Des taux de parasitisme élevés
En termes de biodiversité, un cortège diversifié d’auxiliaires prédateurs et parasitoïdes est bien présent dans le verger. Le service de régulation espéré, dans l’optique de favoriser la production, est aussi bel et bien là. « Les taux de parasitisme et de prédation sont élevés, assure Aude Alaphilippe. Par exemple, le taux de parasitisme sur les larves de carpocapse est supérieur à 30 % sur les trois dernières années. Un taux de prédation de 80 % est régulièrement dépassé, que ce soit pour les pucerons ou le carpocapse. » En 2023, la population de pucerons cendrés observée dans le verger a été très faible, que le contexte régional et national était très difficile.
Un taux de déchets assez faible
Au niveau des rendements, la patience est de mise. Les premiers rendements mesurés en 2023 ont été obtenus sur un verger jeune, dont l’implantation est plus lente qu’un verger classique. « Nous ne sommes pas encore en pleine production le dispositif n’est pas rodé », justifie la chercheuse. Néanmoins, un taux de déchets assez faible a été constaté, « inférieur à ce qu’on pouvait s’attendre sur ce verger. Cela confirme qu’il y a bien une régulation qui se met en place. »
« Il y a une proportion de premier choix plus élevée que ce qu’on imaginait, avec des taux de rendement faibles cependant pour la plupart des espèces fruitières », observe Aude Alaphilippe. Des résultats économiques seront présentés dans les années à venir. Une réflexion est en cours sur la manière de présenter les résultats pour un verger autant diversifié. « L’idée est de voir ce que chaque espèce fruitière représente en termes de rendement par rapport aux rendements globaux. » Des indicateurs comme la surface occupée par l’espèce, le temps de travail, le prix de vente (sans les charges) sont pris en compte. « Par exemple, d’après nos premiers résultats, la figue est assez intéressante en termes de valorisation, note la chercheuse. C’est un marché de niche, mais par rapport au volume de production, à l’occupation et au temps de travail qu’elle représente, on en tire un prix de vente qui est assez intéressant » (prix issu du MIN de Lyon, en bio).

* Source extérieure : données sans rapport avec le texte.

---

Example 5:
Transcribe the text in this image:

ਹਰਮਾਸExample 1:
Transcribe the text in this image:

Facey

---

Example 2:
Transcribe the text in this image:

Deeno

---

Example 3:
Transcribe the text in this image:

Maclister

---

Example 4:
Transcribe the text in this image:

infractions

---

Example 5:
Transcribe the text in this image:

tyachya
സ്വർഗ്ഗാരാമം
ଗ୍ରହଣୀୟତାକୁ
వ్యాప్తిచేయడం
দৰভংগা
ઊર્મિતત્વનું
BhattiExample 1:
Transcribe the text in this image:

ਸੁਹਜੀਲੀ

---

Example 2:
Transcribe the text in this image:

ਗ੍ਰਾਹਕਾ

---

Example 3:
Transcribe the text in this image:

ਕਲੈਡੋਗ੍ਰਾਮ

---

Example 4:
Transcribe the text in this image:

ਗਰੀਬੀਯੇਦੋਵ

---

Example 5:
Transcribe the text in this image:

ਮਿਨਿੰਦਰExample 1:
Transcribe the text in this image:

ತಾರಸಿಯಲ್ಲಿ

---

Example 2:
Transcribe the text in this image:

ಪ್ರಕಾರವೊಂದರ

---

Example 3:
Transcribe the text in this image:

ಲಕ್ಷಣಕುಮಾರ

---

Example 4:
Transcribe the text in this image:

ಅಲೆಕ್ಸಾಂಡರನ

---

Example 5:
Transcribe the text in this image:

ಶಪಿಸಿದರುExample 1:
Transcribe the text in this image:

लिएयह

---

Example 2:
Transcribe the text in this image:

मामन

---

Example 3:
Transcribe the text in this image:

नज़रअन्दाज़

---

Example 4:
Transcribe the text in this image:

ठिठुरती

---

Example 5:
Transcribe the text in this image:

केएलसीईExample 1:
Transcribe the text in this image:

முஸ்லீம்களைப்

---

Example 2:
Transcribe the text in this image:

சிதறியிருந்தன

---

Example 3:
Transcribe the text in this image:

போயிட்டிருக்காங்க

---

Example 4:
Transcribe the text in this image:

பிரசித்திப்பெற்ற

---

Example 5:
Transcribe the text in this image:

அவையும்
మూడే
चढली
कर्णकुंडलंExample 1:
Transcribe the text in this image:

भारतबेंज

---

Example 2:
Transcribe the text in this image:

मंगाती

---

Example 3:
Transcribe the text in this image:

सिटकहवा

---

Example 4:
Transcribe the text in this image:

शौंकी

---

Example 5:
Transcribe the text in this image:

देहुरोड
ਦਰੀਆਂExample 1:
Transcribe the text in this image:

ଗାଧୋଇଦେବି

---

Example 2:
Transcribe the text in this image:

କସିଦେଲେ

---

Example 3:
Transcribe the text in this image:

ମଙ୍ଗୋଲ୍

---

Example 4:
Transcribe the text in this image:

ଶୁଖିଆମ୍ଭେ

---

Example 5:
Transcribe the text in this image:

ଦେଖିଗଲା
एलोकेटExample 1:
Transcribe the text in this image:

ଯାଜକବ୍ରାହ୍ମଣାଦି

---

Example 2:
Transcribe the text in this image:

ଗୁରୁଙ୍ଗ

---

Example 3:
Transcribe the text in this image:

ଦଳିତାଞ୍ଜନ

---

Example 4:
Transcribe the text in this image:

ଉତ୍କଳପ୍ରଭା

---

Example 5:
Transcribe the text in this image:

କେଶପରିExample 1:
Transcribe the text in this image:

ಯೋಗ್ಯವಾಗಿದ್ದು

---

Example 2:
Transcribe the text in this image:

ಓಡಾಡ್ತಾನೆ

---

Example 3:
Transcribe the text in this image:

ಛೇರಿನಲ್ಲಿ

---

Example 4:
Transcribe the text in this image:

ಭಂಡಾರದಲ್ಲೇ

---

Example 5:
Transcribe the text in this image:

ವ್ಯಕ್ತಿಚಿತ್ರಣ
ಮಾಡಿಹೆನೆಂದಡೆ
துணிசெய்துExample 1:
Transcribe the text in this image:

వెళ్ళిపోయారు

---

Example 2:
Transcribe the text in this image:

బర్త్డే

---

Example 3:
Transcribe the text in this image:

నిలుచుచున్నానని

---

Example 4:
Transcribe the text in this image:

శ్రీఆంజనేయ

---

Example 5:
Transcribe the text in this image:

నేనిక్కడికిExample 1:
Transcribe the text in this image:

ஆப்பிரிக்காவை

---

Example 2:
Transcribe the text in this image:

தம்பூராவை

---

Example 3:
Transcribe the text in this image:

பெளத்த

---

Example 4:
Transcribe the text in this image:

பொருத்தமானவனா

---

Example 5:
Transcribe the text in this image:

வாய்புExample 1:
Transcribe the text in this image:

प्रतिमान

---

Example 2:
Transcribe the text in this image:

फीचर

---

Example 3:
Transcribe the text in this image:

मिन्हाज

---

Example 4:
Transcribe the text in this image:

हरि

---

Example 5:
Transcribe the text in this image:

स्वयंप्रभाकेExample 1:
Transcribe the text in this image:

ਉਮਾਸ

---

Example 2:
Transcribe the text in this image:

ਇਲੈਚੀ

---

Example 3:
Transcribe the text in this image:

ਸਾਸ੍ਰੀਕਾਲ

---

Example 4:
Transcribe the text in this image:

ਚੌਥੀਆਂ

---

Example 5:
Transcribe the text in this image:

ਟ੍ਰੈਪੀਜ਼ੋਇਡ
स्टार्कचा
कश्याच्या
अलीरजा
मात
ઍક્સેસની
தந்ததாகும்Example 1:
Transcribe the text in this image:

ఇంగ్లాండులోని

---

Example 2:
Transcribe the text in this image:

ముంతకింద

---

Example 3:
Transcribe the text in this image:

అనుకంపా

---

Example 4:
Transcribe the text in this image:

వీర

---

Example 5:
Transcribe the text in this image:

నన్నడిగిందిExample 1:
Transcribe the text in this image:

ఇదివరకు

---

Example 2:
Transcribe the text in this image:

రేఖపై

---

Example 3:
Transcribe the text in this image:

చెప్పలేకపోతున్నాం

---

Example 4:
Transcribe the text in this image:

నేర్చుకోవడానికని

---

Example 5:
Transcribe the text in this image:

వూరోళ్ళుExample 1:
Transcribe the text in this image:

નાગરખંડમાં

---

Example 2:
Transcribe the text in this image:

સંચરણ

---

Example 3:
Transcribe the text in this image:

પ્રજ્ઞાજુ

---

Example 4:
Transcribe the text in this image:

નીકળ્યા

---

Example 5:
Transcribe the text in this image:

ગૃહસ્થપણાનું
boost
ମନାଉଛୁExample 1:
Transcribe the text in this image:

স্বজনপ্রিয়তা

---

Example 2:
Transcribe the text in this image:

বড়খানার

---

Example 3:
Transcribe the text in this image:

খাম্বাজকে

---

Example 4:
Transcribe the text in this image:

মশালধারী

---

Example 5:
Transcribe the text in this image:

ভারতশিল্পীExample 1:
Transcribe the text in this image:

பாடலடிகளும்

Les autres vergers du projet Alto
Le verger circulaire Zéro phyto s’inscrit actuellement dans le projet multipartenarial Alto, dont l’objectif est de développer de nouveaux systèmes de production de fruits très bas intrants, voire sans pesticides. Il s’appuie sur deux autres dispositifs expérimentaux, en plus du verger circulaire, visant à reconcevoir l’espace de production de fruits et son pilotage : un verger multi-espèces au centre CTIFL de Balandran, et un verger agroforestier noyers à bois-pommiers-légumineuses à Restinclières dans l’Hérault, piloté par l’Inrae (UMR ABSys).